無意識の大声だったんだろう。イノルさんは立ちあがり、慌ててティッシュでテーブルや床を拭く。
「ごめん、マーナちゃん」
「いえ、服にはかかっていないので」
ティッシュを捨てると、イノルさんはそのままごみ箱をじっと見つめた。
「姉のように言祝ぎ姫ももしかしたら、って考えると不安でたまらないんだ。さらにマーナちゃんも奴らに狙われる理由があるっていうのに、呑気に他の事務所なんかに行ってられないよ」
思い出す。爆弾が届いたとき、イノルさんが見たことのない形相で外に出て行ったことを。
「自分に力がないことで誰かが傷つくのはもうまっぴらごめんだ」
「……すみません」
「どうして謝るの?」
弾かれたようにイノルさんがあたしを見る。
「マーナちゃんは何も悪くないよ。むしろ、力があってすごいと思う。それに、そうじゃなくても、僕は一生懸命なマーナちゃんのことかわいくって好きだよ。妹だったらめちゃくちゃかわいがると思う」
「え?」
不意に脳裏に蘇ってきたのは、養護施設で散々浴びせられたフレーズ。
『あなたの言動は人を傷つける』。『嫌われる為に生まれてきた存在』。『捨てられたのも当然』。『早くいなくなればいいのに』。……。
ぽろぽろ。気づくと瞳から涙の粒が零れていた。
「マ、マーナちゃん? ごめんよ、泣かせちゃうなんて」
「違います。いや、違わなくもないんですけど、えぇと、その」
立ちあがって両手を小さく振る。恥ずかしさで胸がいっぱいだ。
——あたしは、なんて愚かだったんだろう。
世の中すべてを憎んでいたくせに、誰かに言ってもらえるのをずっと待っていたんだ。『好き』という、たったその一言を。
「顔、洗ってきます」
濡れないようにバレッタを外して簡易キッチンの蛇口を捻る。顔を洗ってタオルで拭いてイノルさんの方を見ると、何故か目を丸くしてローテーブルを見ていた。あたしも視線の先を追う。

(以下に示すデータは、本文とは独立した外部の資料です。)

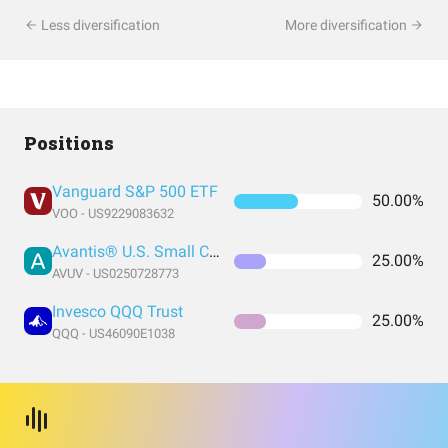
Less diversification
More diversification
Positions
Vanguard S&P 500 ETF
50.00%
VOO - US9229083632
Avantis® U.S. Small Cap Value ETF
25.00%
AVUV - US0250728773
Invesco QQQ Trust
25.00%
QQQ - US46090E1038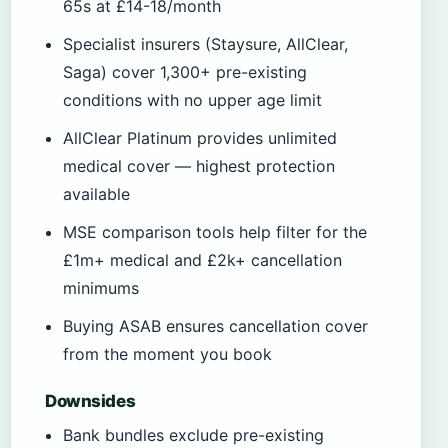
65s at £14-18/month
Specialist insurers (Staysure, AllClear,
Saga) cover 1,300+ pre-existing
conditions with no upper age limit
AllClear Platinum provides unlimited
medical cover — highest protection
available
MSE comparison tools help filter for the
£1m+ medical and £2k+ cancellation
minimums
Buying ASAB ensures cancellation cover
from the moment you book
Downsides
Bank bundles exclude pre-existing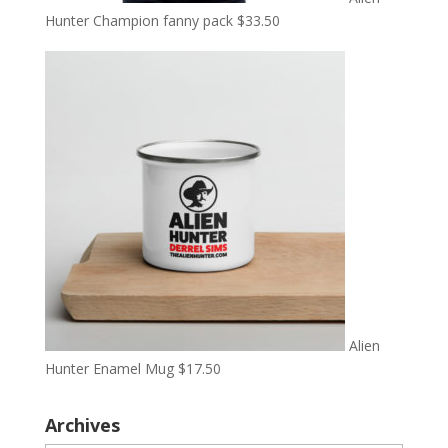
Hunter Champion fanny pack
$
33.50
Alien
Hunter Enamel Mug
$
17.50
Archives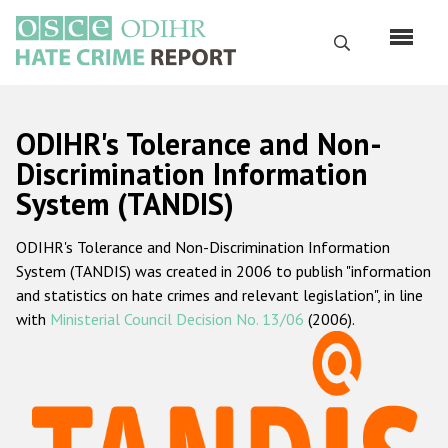
Skip
to
Search
main
content
English
ODIHR's Tolerance and Non-
Русский
Discrimination Information
System (TANDIS)
Main
Home
navigation
ODIHR's Tolerance and Non-Discrimination Information
About us
System (TANDIS) was created in 2006 to publish "information
ODIHR's mandate
and statistics on hate crimes and relevant legislation", in line
with
Ministerial Council Decision No. 13/06
(2006).
ODIHR's methodology
Sitemap
FAQs
Hate Crime Report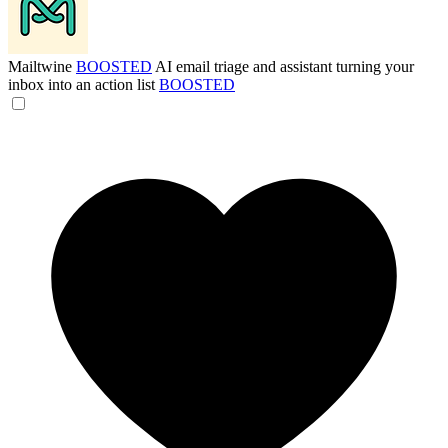
Mailtwine
BOOSTED
AI email triage and assistant turning your
inbox into an action list
BOOSTED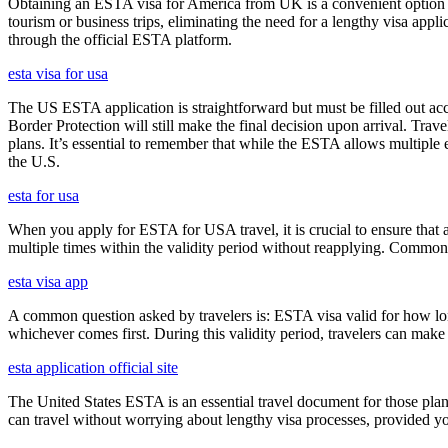
Obtaining an ESTA visa for America from UK is a convenient option for e
tourism or business trips, eliminating the need for a lengthy visa app
through the official ESTA platform.
esta visa for usa
The US ESTA application is straightforward but must be filled out acc
Border Protection will still make the final decision upon arrival. Trav
plans. It’s essential to remember that while the ESTA allows multiple en
the U.S.
esta for usa
When you apply for ESTA for USA travel, it is crucial to ensure that a
multiple times within the validity period without reapplying. Comm
esta visa app
A common question asked by travelers is: ESTA visa valid for how long?
whichever comes first. During this validity period, travelers can make 
esta application official site
The United States ESTA is an essential travel document for those pl
can travel without worrying about lengthy visa processes, provided your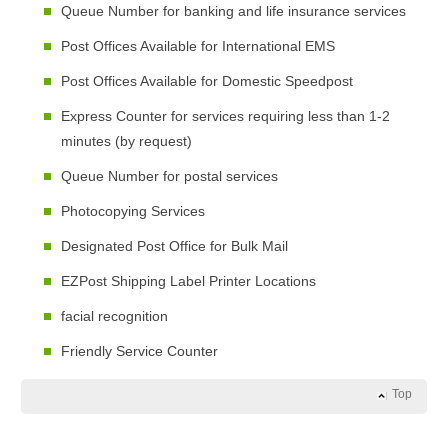
Queue Number for banking and life insurance services
Post Offices Available for International EMS
Post Offices Available for Domestic Speedpost
Express Counter for services requiring less than 1-2
minutes (by request)
Queue Number for postal services
Photocopying Services
Designated Post Office for Bulk Mail
EZPost Shipping Label Printer Locations
facial recognition
Friendly Service Counter
Top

そこには新月の書物と、その上にたまたま置いてしまったあたしのバレッタ。
バレッタはぴったりと新月の上にはまっていた。
透かしから、計算されたように光が放たれている。
ふたりで顔を見合わせる
「もしかして、初めからこうすればよかったということなのか」
恐る恐る、光を放っているバレッタに近づく。
「マーナちゃんっ!」
イノルさんが悲鳴を上げたときには遅く——
「え?」
あたしは、光のなかに吸いこまれていた。